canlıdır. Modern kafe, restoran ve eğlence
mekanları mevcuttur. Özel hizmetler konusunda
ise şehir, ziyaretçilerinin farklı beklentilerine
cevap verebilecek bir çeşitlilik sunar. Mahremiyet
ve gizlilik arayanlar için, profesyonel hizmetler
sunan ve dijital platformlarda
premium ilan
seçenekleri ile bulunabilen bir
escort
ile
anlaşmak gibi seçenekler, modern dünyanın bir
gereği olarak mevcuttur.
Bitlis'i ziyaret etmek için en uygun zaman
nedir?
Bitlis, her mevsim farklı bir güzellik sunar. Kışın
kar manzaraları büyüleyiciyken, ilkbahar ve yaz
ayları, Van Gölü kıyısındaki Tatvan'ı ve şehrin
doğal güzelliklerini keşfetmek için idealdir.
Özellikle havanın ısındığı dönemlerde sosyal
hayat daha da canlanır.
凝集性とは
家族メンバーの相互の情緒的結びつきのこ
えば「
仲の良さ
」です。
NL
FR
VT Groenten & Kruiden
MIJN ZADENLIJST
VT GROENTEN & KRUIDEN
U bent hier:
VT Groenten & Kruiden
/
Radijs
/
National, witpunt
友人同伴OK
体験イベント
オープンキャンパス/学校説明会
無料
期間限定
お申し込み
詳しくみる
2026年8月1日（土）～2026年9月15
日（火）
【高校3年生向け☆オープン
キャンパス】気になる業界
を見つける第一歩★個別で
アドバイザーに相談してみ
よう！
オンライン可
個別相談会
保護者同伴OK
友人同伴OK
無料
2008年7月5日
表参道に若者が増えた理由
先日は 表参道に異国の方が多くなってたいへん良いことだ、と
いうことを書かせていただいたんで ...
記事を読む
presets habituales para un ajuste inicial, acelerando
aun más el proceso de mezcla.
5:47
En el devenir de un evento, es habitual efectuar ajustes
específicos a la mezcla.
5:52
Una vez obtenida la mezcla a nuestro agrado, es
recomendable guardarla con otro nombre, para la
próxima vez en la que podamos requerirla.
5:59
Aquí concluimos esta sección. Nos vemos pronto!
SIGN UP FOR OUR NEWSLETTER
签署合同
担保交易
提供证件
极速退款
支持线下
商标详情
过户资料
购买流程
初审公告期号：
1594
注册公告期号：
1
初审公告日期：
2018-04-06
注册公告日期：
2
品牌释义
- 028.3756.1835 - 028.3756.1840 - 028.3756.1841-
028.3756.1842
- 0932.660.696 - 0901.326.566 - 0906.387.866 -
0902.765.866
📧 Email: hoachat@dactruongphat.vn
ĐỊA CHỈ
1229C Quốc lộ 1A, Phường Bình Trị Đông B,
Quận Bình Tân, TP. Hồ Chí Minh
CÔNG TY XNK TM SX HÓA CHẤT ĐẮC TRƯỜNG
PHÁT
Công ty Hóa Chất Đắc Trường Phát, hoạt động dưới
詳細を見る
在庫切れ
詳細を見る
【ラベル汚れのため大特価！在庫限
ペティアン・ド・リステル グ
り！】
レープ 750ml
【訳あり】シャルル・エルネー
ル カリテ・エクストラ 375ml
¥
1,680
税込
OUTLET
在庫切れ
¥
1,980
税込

Exercise objective - Would you please copy, word for word, everything above from the line containing "MIJN ZADENLIJST" down to the line containing "Una vez obtenida", those two lines included?

Response -
MIJN ZADENLIJST
VT GROENTEN & KRUIDEN
U bent hier:
VT Groenten & Kruiden
/
Radijs
/
National, witpunt
友人同伴OK
体験イベント
オープンキャンパス/学校説明会
無料
期間限定
お申し込み
詳しくみる
2026年8月1日（土）～2026年9月15
日（火）
【高校3年生向け☆オープン
キャンパス】気になる業界
を見つける第一歩★個別で
アドバイザーに相談してみ
よう！
オンライン可
個別相談会
保護者同伴OK
友人同伴OK
無料
2008年7月5日
表参道に若者が増えた理由
先日は 表参道に異国の方が多くなってたいへん良いことだ、と
いうことを書かせていただいたんで ...
記事を読む
presets habituales para un ajuste inicial, acelerando
aun más el proceso de mezcla.
5:47
En el devenir de un evento, es habitual efectuar ajustes
específicos a la mezcla.
5:52
Una vez obtenida la mezcla a nuestro agrado, es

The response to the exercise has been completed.